# Air Handler A-Coil Backwards??



## Guest (May 29, 2004)

Well I finally had enough of this hot weather and lousy AC in the house so I figured I would check the air coil to see if it was dirty. Having pulled the cover off it was clean but I believe the A-coil is installed backwards (this is a newer house) I have a 3 ton Lennox with the air handler in the attic , the handler installed horizontally. Anyway the air flow is like this ......
air flow-------------> < A-coil like this(closed end getting air pushed through it
shouldn't it be 
air flow ------------------> >coil(open "/\" end recieving the air flow


----------



## HVAC Doc (Apr 1, 2004)

Depending on the model number, a couple of coils can be mounted that direction.

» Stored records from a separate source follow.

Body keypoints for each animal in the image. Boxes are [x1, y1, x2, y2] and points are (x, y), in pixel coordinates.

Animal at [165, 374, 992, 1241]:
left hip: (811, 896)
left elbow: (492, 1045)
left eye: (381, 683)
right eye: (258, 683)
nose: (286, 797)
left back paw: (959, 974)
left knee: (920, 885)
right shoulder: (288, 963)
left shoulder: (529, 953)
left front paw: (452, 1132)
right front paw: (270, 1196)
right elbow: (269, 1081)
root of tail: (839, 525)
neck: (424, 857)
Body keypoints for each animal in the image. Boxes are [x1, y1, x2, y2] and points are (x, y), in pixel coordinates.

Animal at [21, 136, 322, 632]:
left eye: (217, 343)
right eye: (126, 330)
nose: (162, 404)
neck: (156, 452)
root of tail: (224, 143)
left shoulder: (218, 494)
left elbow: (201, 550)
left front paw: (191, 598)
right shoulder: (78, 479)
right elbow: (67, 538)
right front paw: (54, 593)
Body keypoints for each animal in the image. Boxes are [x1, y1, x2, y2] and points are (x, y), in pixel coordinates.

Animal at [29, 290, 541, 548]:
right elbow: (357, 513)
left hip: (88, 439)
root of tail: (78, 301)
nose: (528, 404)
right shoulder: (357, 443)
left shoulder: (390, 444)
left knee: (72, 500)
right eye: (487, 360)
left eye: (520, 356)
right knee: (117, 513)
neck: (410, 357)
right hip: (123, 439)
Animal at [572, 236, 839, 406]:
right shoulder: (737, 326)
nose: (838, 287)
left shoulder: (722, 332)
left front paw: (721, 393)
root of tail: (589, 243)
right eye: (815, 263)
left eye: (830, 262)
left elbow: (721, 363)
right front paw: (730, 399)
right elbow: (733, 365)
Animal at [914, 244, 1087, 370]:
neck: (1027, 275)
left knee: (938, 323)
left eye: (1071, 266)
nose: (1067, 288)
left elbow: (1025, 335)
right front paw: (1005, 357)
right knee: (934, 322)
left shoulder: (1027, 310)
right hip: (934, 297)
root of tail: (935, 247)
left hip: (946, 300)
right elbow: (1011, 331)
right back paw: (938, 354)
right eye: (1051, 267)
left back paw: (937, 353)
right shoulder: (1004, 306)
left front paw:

Also not uncommon when you have a Carrier/Bryant or Rheem/Ruud/Weatherking with a N coil as one part of the N would be pointed into the airflow. What does your air filter look like? Did you check the other side of the "A" to make sure it was clean? Sometimes those arrows can be deceiving as well when a cabinet is flipped one direction or another. What is the temperature drop across the coil (air into coil vs. temp of air out)?


----------



## CynicX (Jun 6, 2004)

easy way to tell with a lennox coil is the drain pan....although horizontal you can install it backward, vertical cant obviously because of the drainpan....on a horizontal lennox there will be four sets of drains....2 on the bottom 1 is reg drain 1 is emergency drain....and 2 on the side for horizontal mounting like yours.....in your case i'm assuming you have a horizontal gas furnace with the coil after it.....the drain pan thats not being used (the vertical one) should be toward the furnace not the duct work.....if the coil is before the unit for some reason then the unused drain should be toward the ductwork....this way you'll know if the coil is facing the correct direction....


----------